7 days meal plan diet low carb for weight loss
Mind & Health
Written by Mind & Health

The mention Low Carb may not be foreign to you because you have probably already seen on some consumer products. By Low Carb, understand poor in carbohydrate, and therefore in carbohydrates.

The low carb diet is based on a diet very low in sugar: fast sugars, slow sugars (carbohydrates) and refined. Several famous diets, especially French, share these great principles, which are more successful than other slimming methods.
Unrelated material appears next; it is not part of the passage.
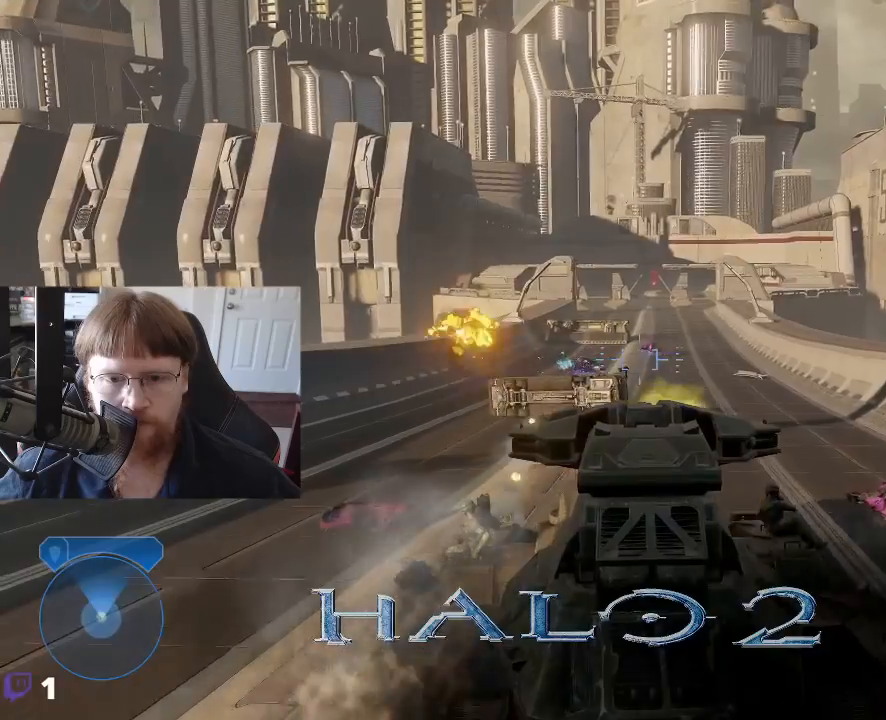
{"keys": ["w"], "events": []}
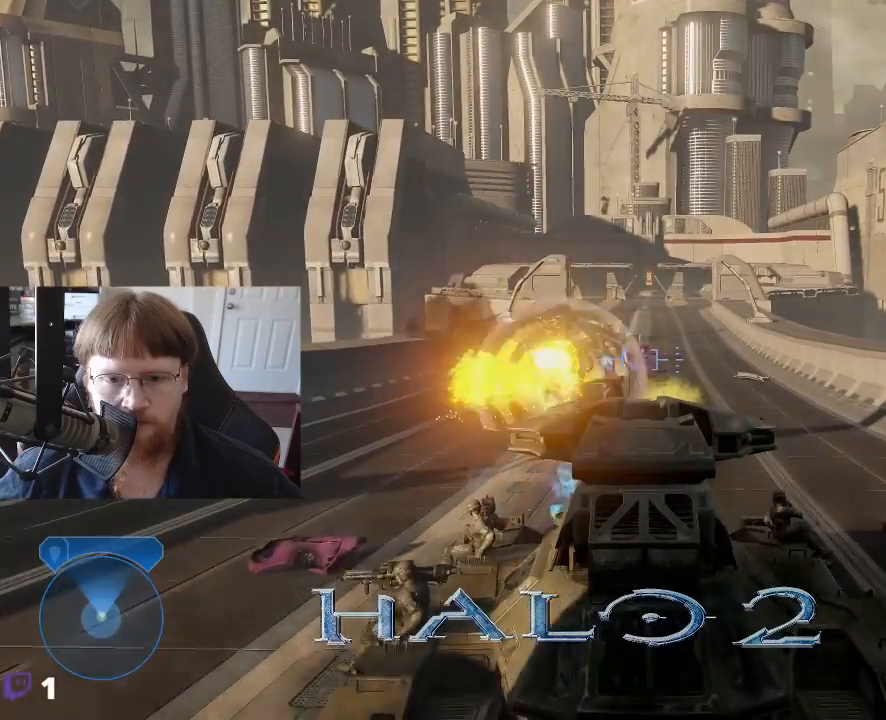
{"keys": ["w"], "events": []}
Principle, authorized foods, efficiency, advice … here’s what you need to know about the low carb method.

History and principle of “Low Carb”

The “Low Carb” does not date from today … From the 1800s until the 70s, it was acquired that to lose weight and fight against a sedentary lifestyle, it was necessary to eat less carbohydrates: less sugar, bread, potatoes, pasta …
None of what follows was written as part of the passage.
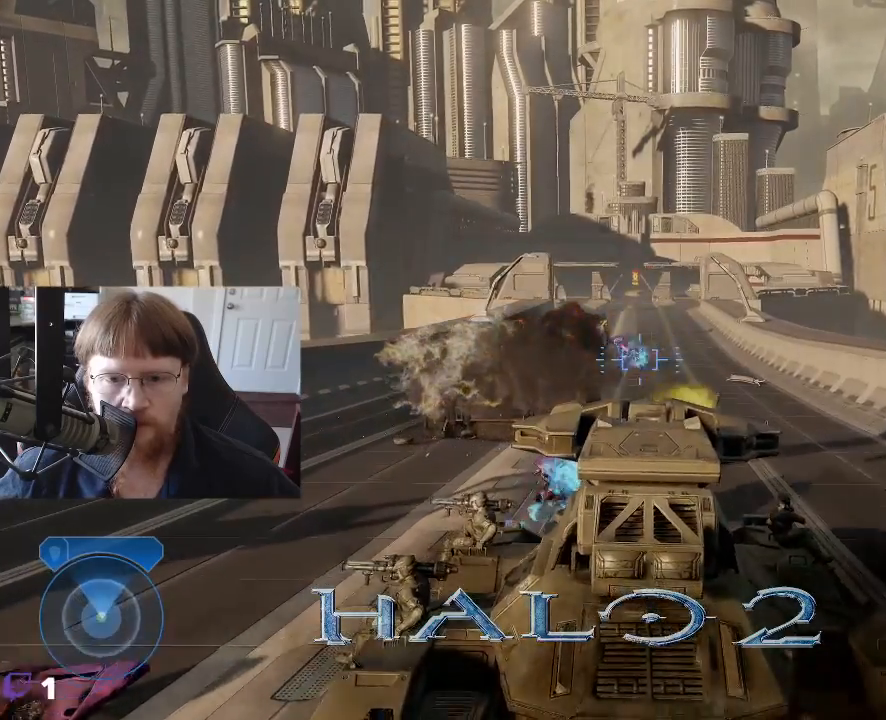
{"keys": ["w"], "events": []}
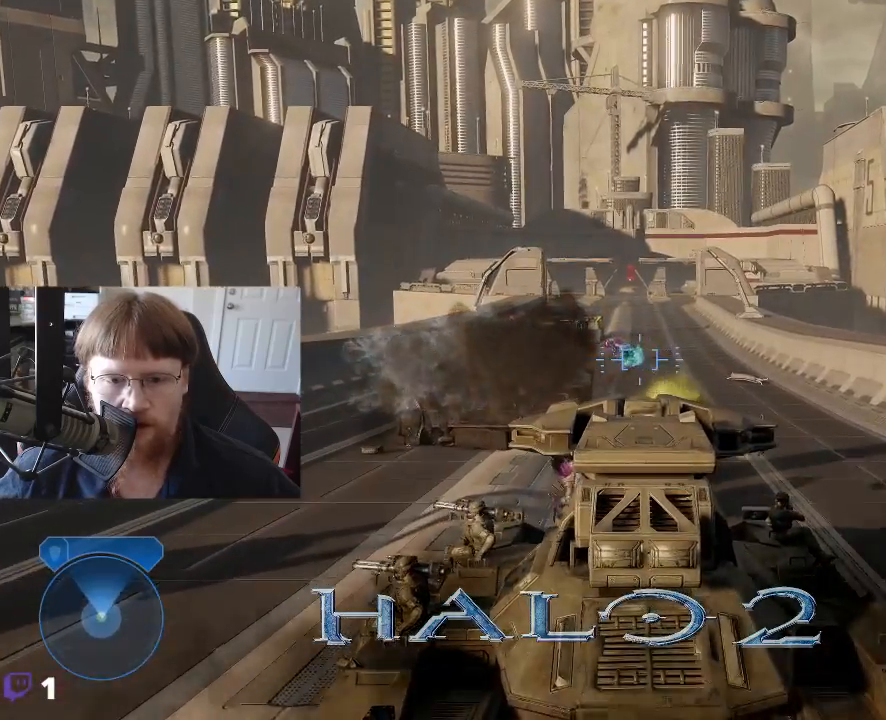
{"keys": ["w"], "events": []}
In the 70s, on the contrary spread the idea that we should eat less fat. From there were born all the low calorie and low fat diets, at the same time as the obsession of the thinness and the increase of the obesity …

In parallel with this movement, the Atkins diet was developed in 1972 in the United States: it is the first low carb diet, one of the most famous and most followed today. Low Carb is an abbreviation for Low Carbohydrates, which means low in carbohydrates (sugars).

The other known low-carbohydrate diets are the French Fricker and LeDietmed diets (which take up Fricker’s outline and are ranked 1st diet in the United States), as well as the older, but originally designed, ketogenic diet at the famous Mayo Clinic to cure children with epilepsy.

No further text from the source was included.